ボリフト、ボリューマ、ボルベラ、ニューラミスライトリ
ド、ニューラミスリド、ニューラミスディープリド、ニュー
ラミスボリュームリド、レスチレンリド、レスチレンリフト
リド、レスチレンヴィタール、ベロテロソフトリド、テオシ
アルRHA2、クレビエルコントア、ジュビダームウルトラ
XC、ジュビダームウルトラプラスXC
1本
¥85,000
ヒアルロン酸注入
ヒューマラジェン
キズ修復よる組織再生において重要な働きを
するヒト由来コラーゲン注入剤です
────────────────────────────────────────
The lines to reproduce run from the one that contains "ド、ニューラミスリド、ニューラミスディープリド、ニュー" through the last line above; copy them exactly.

__Exercise result__
ド、ニューラミスリド、ニューラミスディープリド、ニュー
ラミスボリュームリド、レスチレンリド、レスチレンリフト
リド、レスチレンヴィタール、ベロテロソフトリド、テオシ
アルRHA2、クレビエルコントア、ジュビダームウルトラ
XC、ジュビダームウルトラプラスXC
1本
¥85,000
ヒアルロン酸注入
ヒューマラジェン
キズ修復よる組織再生において重要な働きを
するヒト由来コラーゲン注入剤です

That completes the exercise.